Data for this task: Begin
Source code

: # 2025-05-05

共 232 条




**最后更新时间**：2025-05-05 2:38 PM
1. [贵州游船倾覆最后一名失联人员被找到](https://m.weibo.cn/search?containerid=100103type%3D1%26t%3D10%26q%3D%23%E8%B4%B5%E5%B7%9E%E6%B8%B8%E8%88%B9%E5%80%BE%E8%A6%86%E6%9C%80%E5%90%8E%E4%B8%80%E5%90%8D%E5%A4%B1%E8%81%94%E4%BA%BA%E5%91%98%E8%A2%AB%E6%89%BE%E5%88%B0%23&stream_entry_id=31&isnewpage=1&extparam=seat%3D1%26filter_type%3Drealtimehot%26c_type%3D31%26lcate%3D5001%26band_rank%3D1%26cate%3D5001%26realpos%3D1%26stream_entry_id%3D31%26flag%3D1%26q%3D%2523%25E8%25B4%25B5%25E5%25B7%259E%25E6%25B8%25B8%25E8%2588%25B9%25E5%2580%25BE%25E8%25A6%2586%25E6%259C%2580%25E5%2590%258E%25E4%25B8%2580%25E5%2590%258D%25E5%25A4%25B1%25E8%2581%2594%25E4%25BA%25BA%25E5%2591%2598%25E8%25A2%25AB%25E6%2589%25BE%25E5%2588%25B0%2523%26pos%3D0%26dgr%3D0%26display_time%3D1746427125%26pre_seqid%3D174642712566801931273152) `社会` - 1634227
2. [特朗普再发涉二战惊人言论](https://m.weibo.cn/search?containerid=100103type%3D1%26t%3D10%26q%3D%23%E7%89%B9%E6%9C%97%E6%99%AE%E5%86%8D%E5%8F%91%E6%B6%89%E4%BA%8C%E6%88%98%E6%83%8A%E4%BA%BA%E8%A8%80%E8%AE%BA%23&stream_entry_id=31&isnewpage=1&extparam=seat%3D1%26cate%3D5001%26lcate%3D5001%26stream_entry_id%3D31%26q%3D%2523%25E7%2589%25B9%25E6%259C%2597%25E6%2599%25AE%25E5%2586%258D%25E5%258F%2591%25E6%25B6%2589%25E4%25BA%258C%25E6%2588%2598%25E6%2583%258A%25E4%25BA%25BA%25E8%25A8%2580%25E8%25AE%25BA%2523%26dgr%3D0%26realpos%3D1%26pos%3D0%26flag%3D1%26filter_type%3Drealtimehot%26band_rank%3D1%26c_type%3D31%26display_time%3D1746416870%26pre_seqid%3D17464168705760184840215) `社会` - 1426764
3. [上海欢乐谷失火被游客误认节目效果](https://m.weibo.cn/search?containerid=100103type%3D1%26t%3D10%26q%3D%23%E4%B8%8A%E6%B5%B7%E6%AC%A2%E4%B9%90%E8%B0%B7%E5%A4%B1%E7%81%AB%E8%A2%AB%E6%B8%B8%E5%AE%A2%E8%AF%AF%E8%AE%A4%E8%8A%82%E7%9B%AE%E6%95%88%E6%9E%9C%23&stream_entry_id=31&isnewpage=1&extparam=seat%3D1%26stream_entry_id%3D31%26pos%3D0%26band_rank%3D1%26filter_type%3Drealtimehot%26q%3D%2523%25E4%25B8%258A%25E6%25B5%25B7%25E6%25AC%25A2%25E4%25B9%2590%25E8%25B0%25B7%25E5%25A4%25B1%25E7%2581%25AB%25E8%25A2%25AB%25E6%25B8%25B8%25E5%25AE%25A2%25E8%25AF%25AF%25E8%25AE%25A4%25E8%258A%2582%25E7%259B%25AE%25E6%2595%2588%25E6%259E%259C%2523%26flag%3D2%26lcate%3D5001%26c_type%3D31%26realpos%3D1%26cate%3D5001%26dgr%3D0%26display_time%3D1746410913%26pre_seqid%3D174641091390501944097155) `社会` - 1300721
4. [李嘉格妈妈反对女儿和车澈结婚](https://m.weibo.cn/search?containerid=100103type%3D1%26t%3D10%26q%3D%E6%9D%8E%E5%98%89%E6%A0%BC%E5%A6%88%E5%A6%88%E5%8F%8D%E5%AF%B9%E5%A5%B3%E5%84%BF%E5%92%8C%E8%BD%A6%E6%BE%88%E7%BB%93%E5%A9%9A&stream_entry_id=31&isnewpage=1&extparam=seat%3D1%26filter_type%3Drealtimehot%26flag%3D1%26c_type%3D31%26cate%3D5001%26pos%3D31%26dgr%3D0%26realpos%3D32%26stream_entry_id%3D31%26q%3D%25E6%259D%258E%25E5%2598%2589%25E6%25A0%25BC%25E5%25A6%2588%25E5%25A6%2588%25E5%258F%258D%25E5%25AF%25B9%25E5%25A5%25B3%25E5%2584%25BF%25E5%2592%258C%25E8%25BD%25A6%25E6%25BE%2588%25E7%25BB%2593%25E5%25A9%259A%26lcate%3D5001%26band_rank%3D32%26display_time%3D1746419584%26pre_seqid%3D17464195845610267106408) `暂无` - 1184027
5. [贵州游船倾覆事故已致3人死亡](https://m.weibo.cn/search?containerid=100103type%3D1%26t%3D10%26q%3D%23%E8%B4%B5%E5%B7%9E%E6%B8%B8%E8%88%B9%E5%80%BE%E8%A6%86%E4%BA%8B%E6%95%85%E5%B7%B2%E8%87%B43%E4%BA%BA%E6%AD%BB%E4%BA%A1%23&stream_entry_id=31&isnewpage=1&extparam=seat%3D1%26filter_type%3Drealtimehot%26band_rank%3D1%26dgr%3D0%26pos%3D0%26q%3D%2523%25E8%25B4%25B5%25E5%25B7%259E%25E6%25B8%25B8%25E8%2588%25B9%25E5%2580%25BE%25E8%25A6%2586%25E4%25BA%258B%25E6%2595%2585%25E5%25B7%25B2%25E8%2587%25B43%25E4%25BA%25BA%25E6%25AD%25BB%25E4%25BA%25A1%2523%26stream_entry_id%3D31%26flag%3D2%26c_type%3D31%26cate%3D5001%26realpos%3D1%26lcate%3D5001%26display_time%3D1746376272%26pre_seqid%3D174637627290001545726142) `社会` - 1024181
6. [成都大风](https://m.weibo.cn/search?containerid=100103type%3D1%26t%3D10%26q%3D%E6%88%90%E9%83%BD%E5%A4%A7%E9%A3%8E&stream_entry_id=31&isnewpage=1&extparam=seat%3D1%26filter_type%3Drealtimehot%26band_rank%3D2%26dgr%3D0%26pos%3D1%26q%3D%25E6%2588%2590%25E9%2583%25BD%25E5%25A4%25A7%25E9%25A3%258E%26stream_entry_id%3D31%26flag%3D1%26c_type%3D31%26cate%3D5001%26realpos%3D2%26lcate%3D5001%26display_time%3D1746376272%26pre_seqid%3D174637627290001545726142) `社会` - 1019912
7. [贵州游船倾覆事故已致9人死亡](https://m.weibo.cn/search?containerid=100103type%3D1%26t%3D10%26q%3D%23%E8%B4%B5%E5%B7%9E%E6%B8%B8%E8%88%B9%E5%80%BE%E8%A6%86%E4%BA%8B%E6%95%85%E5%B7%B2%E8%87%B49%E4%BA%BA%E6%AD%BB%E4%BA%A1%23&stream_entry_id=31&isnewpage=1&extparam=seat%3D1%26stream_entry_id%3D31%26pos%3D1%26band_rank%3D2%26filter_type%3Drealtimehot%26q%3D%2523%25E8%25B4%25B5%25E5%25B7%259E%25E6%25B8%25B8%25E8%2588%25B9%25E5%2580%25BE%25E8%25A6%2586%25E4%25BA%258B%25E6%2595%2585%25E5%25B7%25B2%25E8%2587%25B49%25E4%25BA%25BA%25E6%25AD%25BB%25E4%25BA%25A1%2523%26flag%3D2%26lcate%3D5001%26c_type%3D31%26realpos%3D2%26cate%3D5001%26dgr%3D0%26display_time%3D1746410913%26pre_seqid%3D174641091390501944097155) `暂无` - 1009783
Data for this task: End
> Exercise:
Which lines in the records above contain the string "成都大风"? Gather each one and copy it in full.

> Answer to this exercise:
6. [成都大风](https://m.weibo.cn/search?containerid=100103type%3D1%26t%3D10%26q%3D%E6%88%90%E9%83%BD%E5%A4%A7%E9%A3%8E&stream_entry_id=31&isnewpage=1&extparam=seat%3D1%26filter_type%3Drealtimehot%26band_rank%3D2%26dgr%3D0%26pos%3D1%26q%3D%25E6%2588%2590%25E9%2583%25BD%25E5%25A4%25A7%25E9%25A3%258E%26stream_entry_id%3D31%26flag%3D1%26c_type%3D31%26cate%3D5001%26realpos%3D2%26lcate%3D5001%26display_time%3D1746376272%26pre_seqid%3D174637627290001545726142) `社会` - 1019912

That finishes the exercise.